The complaint: “Over the past century the expert has dethroned the educated generalist to become the sole model of intellectual accomplishment.”
A solution: Develop a framework of higher education as an active pursuit — a performing art for public good. Include rhetoric, design, meditation, improvisation, and quantitative reasoning alongside the canon of traditional topics. On technology she reminds us that we must acknowledge that the more powerful our reach of our voices the more important the question “About what?”
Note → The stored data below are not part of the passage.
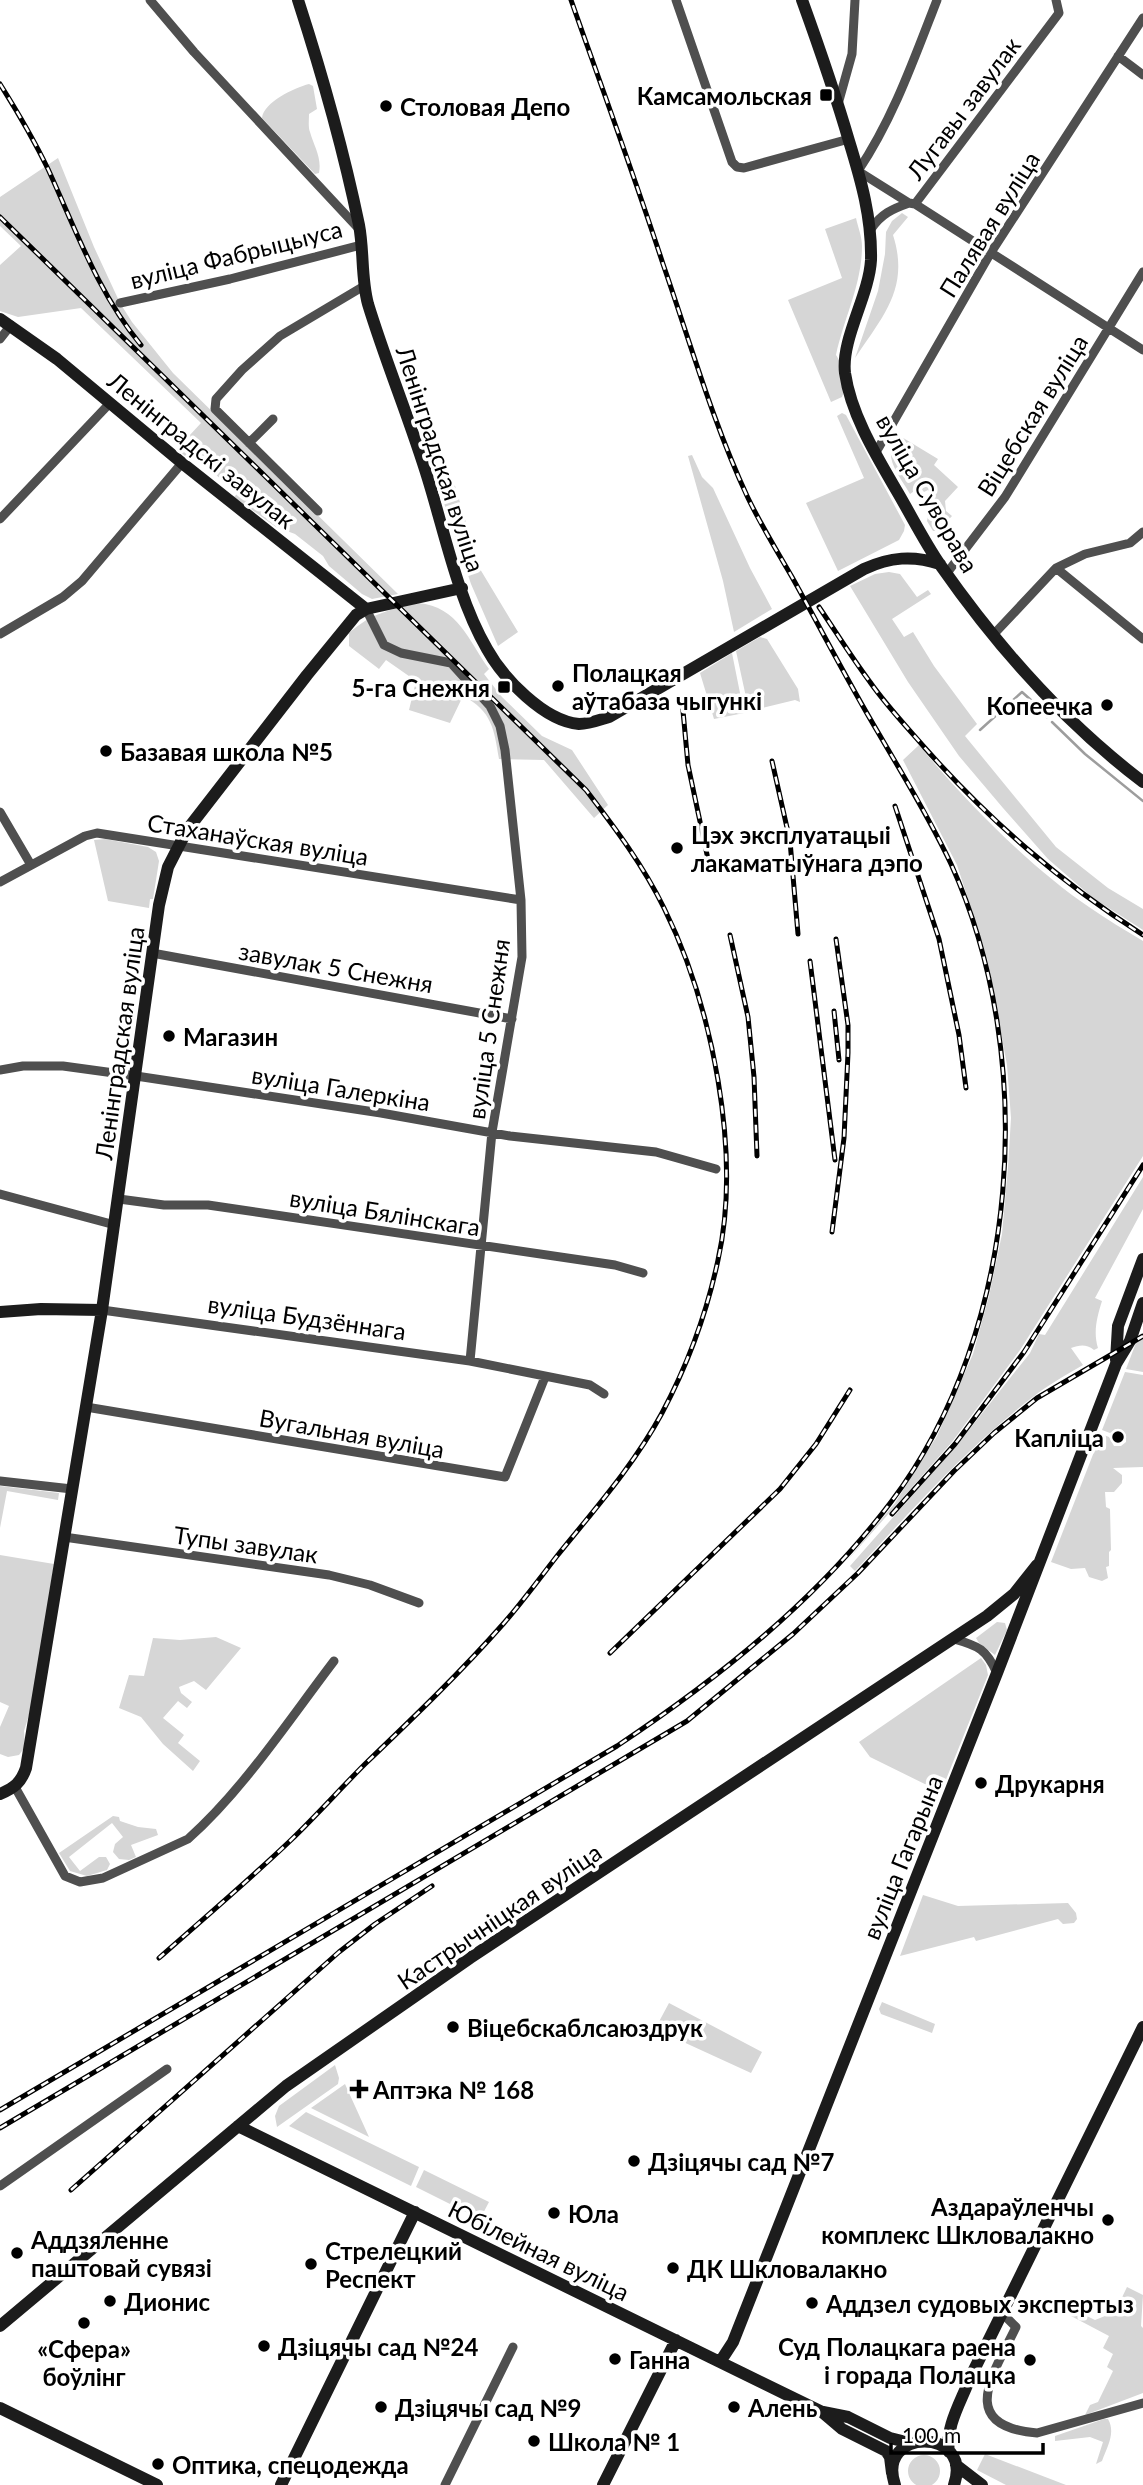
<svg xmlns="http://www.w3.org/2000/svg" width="1143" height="2485" viewBox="0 0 1143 2485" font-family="Lato,sans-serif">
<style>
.green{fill:#d6d6d6}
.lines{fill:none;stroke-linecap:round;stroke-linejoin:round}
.stream{stroke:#9d9d9d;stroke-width:2.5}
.street{stroke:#4f4f4f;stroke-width:9}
.secondary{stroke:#1c1c1c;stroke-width:12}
.rail-casing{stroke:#000;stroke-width:5}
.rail{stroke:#fff;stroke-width:2.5;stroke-dasharray:8;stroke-linecap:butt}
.poi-dot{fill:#000;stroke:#fff;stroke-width:2.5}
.labels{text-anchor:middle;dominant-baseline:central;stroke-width:7;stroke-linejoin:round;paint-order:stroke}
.poi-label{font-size:24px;font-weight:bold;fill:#000;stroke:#fff;text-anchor:start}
.street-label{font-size:24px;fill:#000;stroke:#fff}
</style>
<rect width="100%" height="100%" fill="#fff"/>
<path class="green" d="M309 84 313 86 317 109 309 114C309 120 308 127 310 132 314 146 322 158 319 173L315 174 262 118C264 102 294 88 309 84Z
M58 158 94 247 120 303 132 322 173 373 398 594 372 599 362 594 329 566 323 556 295 534 276 527 234 497 238 493 199 461 185 456 177 449 201 423 81 308 18 317 0 311V265L21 246 0 226V197Z
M902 213 908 217 893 235C910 288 883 316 855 358L878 291 885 254 886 232 892 221Z
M856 218C858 227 862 237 862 246 862 284 844 318 836 355 844 367 847 385 842 397L831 402 788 300 842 278 825 229Z
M842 413 846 415 905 525 904 531 899 540 838 571 806 503 864 478 837 416Z
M895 433 938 459 934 465 958 487 945 501 946 511 952 516 938 531H933L927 521 928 516 936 511 929 501 933 498 928 490 924 492 920 487 910 494C896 470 884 460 895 433Z
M692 455 702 477 713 488 750 568 772 609 734 632 723 581 688 456Z
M453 479 480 569 518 632 498 646 471 584 441 494 440 485Z
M889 572 900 574 917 597 928 590 931 594 892 619 904 637 913 632 934 666 977 724 965 736 1056 847 1108 888 1143 909V930L1093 898 1048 859 1003 808 959 756 908 682 850 586 875 574Z
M418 603C459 607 468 640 489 669L484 674 502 697 542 736 572 750 608 805 594 818 544 760 499 759C494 729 492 711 463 696L450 723 409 710 416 681 386 660 379 669 349 646V633C372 613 389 610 418 603Z
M760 637 767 639 798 689 800 702 795 700 749 711 736 651Z
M732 653 744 713 714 719 700 673Z
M919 745C964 800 1030 867 1089 907 1106 919 1125 930 1143 941V1156L1020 1350 952 1442 846 1562 895 1503 937 1436 973 1354 989 1296 1002 1234 1008 1167 1011 1118 1007 1065 987 958 957 865 903 760Z
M105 839 148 847 156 852 159 861 153 899H150L149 908 108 901 94 840Z
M1143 1177V1209L1095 1298 1102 1301C1097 1317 1093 1332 1098 1348L1094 1350C1086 1344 1080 1345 1071 1348L1083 1365C1066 1375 1048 1385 1033 1397 967 1447 912 1510 855 1571L850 1566 957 1445 1030 1353 1039 1334 1045 1335Z
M1143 1333V1372L1126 1369 1139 1335Z
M1125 1372 1143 1375V1467L1113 1468 1122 1475V1483L1114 1492H1105L1106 1507 1110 1509 1111 1550 1109 1552V1566L1106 1567 1108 1578 1102 1581 1089 1577 1085 1568 1071 1569 1051 1562 1101 1434 1109 1437 1114 1446H1121L1126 1442V1435L1122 1430 1116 1429 1110 1433 1102 1430Z
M0 1486 59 1493 58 1500 7 1491 0 1528Z
M0 1555 54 1564 33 1702 24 1731 25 1747 19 1755 8 1757 0 1754V1727L9 1706 0 1702Z
M997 1622 1005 1623 1007 1630 995 1655 979 1643 976 1638Z
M216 1637 241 1648 206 1690 194 1681 179 1687 181 1693 192 1702 187 1708 178 1701 163 1718 184 1735 178 1743 200 1761 193 1771 163 1744 141 1717 119 1708 129 1675 144 1676 153 1638 180 1640Z
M981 1658 986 1665 988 1675 941 1792 870 1757 859 1742Z
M113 1816 119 1817 120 1821 138 1827 156 1829 158 1835 131 1845 136 1857 129 1860 119 1859 113 1852 115 1844 123 1837 112 1823 69 1857 80 1871 99 1857H106L110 1864 107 1870 87 1876 70 1871 59 1853Z
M923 1895 958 1906 1068 1903 1076 1913 1077 1919 1074 1923 1063 1924 1058 1919 976 1941 974 1937 900 1956Z
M882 2002 935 2024 932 2033 881 2014 879 2009Z
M669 2003 762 2052 751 2073 655 2029Z
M335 2065 339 2078 338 2084 277 2127 275 2116 279 2106Z
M345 2084 369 2137 311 2108Z
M306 2112 419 2167 411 2186 289 2126Z
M424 2170 489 2202 480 2219 416 2187Z
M1127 2287 1143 2295 1141 2326 1143 2328V2393L1085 2415 1090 2405 1098 2402 1113 2371 1107 2367 1113 2354 1103 2348 1109 2336 1054 2307 1056 2301 1095 2320 1115 2312Z
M1104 2419H1108C1116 2433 1107 2447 1102 2461L1096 2464 1103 2442 1090 2437 1055 2441V2436Z
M985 2454 1066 2485H1006L977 2470Z
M908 2471a16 16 0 1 1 32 0a16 16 0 1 1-32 0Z"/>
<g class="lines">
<path class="stream" d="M1052 722 1085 754 1143 801
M980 730 1022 692 1042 710 1047 717"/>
<path class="street" d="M150 0 194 52 359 229
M676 0 732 162 737 167 744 168 849 139
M937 0C914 59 893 119 858 171L909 203 915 204 1143 350
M1118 56 1143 75
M838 104 852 54 855 0
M915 204 1059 13 1056 0
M871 229C881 214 892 209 909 203
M120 303 230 279 361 245
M0 339 11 325
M249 443 273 419
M875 454 990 254 1143 18
M318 511 215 409 216 399 242 370 280 336 364 286
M0 519 110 403
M1056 568 1143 639
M947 573 1005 497 1143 272
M366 609 384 645 401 653 451 663 490 706 500 726 505 750 521 900 522 957 492 1132 470 1361
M0 634 63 597 82 581 182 463
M994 634 1056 568 1085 554 1130 543 1143 532
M0 812 31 865
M0 882 85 836 97 833 521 900
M152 953 512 1019
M0 1070 23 1066H63L136 1076 381 1113 510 1136 656 1152 716 1169
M0 1194 115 1225
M119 1199 164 1205H208L615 1265 643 1273
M102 1310 470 1361 590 1385 604 1394
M86 1407 505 1477 545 1377
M0 1481 72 1489
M64 1537 329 1575 370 1585 419 1603
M954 1639C979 1646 986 1649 997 1673
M15 1787 65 1876 80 1882 103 1878 188 1839C243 1790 289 1720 334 1661
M0 2186 167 2069
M1001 2312 1016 2327C994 2373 955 2426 1037 2433L1143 2403
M445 2485 513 2347"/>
<path class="secondary" d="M298 0C322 74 343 148 359 225 364 251 361 278 368 304 386 363 410 420 428 479 445 534 458 599 487 649 503 678 544 721 579 724 589 724 599 720 609 717L864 569C890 557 913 555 940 564
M802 0C819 47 835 93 849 141 861 180 872 218 871 260 869 296 841 339 845 373 851 415 877 457 898 493 912 517 925 543 941 566 997 646 1065 723 1143 782
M0 319 57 359 182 463 366 609
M0 1312 41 1309 102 1310
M1116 1360 1118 1326 1143 1259
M0 1794C14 1788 21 1783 26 1768L102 1310 159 905 168 867 187 830 307 675 356 615 366 609 462 588
M238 2126 822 2412 842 2429 886 2451 890 2457 892 2473
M0 2326 286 2086 470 1958 987 1616 1014 1594 1037 1565
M720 2362 733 2342 997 1673 1116 1364 1130 1341 1143 1303
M0 2408 157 2485
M823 2412 848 2417 890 2438 910 2443
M949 2452C945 2427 961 2402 970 2378L1143 2027
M956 2465 982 2485
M281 2485 415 2212
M603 2485 676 2340
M895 2485C875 2427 974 2427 954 2485"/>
<g class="rail-casing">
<path id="rail" d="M0 84C17 111 34 140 48 169 76 230 98 293 141 345
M0 217 586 790C615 828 643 865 664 908 712 1005 742 1153 718 1260 707 1312 687 1366 662 1413 634 1465 594 1510 557 1556 540 1578 523 1601 504 1623 461 1672 413 1718 365 1764 340 1789 316 1816 291 1840 248 1881 203 1919 159 1958
M819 607C836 632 852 658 870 682 886 705 906 726 925 748 991 822 1059 881 1143 935
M682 700 688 765 709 864
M772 761 790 841 798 934
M895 806 939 939 959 1035 966 1088
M730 935 748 1017 754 1077 757 1156
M810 961 835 1160
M834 1011 839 1060
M832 1232 844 1138 848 1053V1025L836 939
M892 1514 955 1444 1024 1352 1143 1165
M610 1653 780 1489 816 1444 850 1390
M0 2110 617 1746C719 1678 817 1600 891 1502 1021 1330 1039 1058 951 864 930 819 904 777 879 734 848 682 821 629 792 577 777 551 761 525 748 498 713 423 690 342 663 264 634 175 602 88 571 0
M0 2128 687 1721 793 1634 858 1573 954 1471 994 1433 1037 1398 1143 1336
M71 2190 339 1952 375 1924 432 1886"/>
</g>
<use href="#rail" class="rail"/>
</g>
<g class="poi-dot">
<rect x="819" y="88" width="14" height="14" rx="3.5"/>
<circle cx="386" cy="106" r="7"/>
<circle cx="558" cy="686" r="7"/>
<rect x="497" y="680" width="14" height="14" rx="3.5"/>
<circle cx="1107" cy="705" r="7"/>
<circle cx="106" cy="751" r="7"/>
<circle cx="677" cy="848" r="7"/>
<circle cx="169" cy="1036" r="7"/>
<circle cx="1118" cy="1437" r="7"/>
<circle cx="981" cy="1783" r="7"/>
<circle cx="453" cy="2027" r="7"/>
<path d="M355.5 2078.5h7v7h7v7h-7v7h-7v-7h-7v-7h7z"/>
<circle cx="634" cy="2161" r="7"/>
<circle cx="554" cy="2213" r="7"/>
<circle cx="1108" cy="2220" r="7"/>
<circle cx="17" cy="2253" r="7"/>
<circle cx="311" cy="2264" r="7"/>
<circle cx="673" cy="2268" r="7"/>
<circle cx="110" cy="2301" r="7"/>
<circle cx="812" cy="2303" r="7"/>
<circle cx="84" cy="2323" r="7"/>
<circle cx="264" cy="2346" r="7"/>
<circle cx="615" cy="2359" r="7"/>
<circle cx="1030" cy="2360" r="7"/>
<circle cx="381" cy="2407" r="7"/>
<circle cx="734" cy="2407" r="7"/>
<circle cx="534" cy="2441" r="7"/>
<circle cx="158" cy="2464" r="7"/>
</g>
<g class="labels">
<g class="poi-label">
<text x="812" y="95" text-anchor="end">Камсамольская</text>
<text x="400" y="106">Столовая Депо</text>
<text x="572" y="672">Полацкая<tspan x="572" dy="28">аўтабаза чыгункі</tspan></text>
<text x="490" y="687" text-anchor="end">5-га Снежня</text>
<text x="1093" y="705" text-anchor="end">Копеечка</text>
<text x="120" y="751">Базавая школа №5</text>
<text x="691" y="834">Цэх эксплуатацыі<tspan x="691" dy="28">лакаматыўнага дэпо</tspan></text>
<text x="183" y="1036">Магазин</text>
<text x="1104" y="1437" text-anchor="end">Капліца</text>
<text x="995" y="1783">Друкарня</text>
<text x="467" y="2027">Віцебскаблсаюздрук</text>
<text x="373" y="2089">Аптэка № 168</text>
<text x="648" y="2161">Дзіцячы сад №7</text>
<text x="1094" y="2206" text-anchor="end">Аздараўленчы<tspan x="1094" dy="28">комплекс Шкловалакно</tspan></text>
<text x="568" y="2213">Юла</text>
<text x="31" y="2239">Аддзяленне<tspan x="31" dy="28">паштовай сувязі</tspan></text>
<text x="325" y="2250">Стрелецкий<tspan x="325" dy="28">Респект</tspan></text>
<text x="687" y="2268">ДК Шкловалакно</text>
<text x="124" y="2301">Дионис</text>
<text x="826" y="2303">Аддзел судовых экспертыз</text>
<text x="278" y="2346">Дзіцячы сад №24</text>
<text x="1016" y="2346" text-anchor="end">Суд Полацкага раена<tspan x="1016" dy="28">і горада Полацка</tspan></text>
<text x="84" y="2348" text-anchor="middle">«Сфера»<tspan x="84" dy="28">боўлінг</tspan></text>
<text x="629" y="2359">Ганна</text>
<text x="395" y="2407">Дзіцячы сад №9</text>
<text x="748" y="2407">Алень</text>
<text x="548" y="2441">Школа № 1</text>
<text x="172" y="2464">Оптика, спецодежда</text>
</g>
<g class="street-label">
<text transform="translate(963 108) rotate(-53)">Лугавы завулак</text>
<text transform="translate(989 224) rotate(-58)">Палявая вуліца</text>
<text transform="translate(236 254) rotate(-14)">вуліца Фабрыцыуса</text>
<text transform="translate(1032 415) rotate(-58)">Віцебская вуліца</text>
<text transform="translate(202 450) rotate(39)">Ленінградскі завулак</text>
<text transform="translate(441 459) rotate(72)">Ленінградская вуліца</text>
<text transform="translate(928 493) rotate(60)">вуліца Суворава</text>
<text transform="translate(258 839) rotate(9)">Стаханаўская вуліца</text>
<text transform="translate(336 967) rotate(10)">завулак 5 Снежня</text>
<text transform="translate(488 1029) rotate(-82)">вуліца 5 Снежня</text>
<text transform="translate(119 1043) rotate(-82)">Ленінградская вуліца</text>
<text transform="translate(341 1088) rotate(9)">вуліца Галеркіна</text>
<text transform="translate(385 1212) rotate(9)">вуліца Бялінскага</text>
<text transform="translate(307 1317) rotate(8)">вуліца Будзённага</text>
<text transform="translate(352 1433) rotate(10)">Вугальная вуліца</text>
<text transform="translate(246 1544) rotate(8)">Тупы завулак</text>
<text transform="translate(902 1857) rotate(-68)">вуліца Гагарына</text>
<text transform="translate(499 1916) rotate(-34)">Кастрычніцкая вуліца</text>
<text transform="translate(539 2250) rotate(26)">Юбілейная вуліца</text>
</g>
</g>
<path d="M891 2443v10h152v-10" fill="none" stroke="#000000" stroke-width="3.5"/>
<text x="902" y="2443" font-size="21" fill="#000000" stroke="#ffffff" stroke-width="5" paint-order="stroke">100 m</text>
</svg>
Specialization obfuscates problems. Specialization constructs a world of silos: people working alongside one another never fully realizing the interconnectedness of what each other does. Specialization creates a world of blinders, or worse yet a world of the blind leading the uninterested. To this end I found this statement one of Coleman’s most powerful:
“The most important discovery we made in our focus on public action was to appreciate that the hard choices are not between good and evil but between competing goods. This discovery is transforming. It undercuts self-righteousness, radically alters the tone and character of controversy, and enriches dramatically the possibility for finding common ground. Idolatry, zealotry, unsubstantiated opinions simply won’t do. This is a political education to be sure. But it is a politics of principle not of partisanship. [….] We the people have become inured to our own irrelevance when it comes to doing anything significant about anything that matters concerning governance, beyond waiting another four years. [….] The problem is there is no such thing as a viable democracy made up of experts, zealots, politicians and spectators.”
I am encouraged to hear such a powerful appreciation for the generalist, for the soundness of the liberal arts, updated with a call to public action. For too long our culture has turned introverted to the point of selfishness and conceded the spheres of philanthropy, charity and welfare to religion. And perhaps more importantly than concern for our fellow man, but the concession of even thinking about the larger interconnectedness of systems. Particularly as they impact concepts such as justice, equity and truth.
I came across Coleman’s talk just a day after reading the following line from F. Scott Fitzgerald‘s short story “Bernice Bobs Her Hair” and maybe a week before my own birthday. Birthday’s and New Years Day are two moments that bring out a particularly strong tendency toward introspection and self-evaluation: “At eighteen our convictions are hills from which we look; at forty-five they are caves in which we hide.”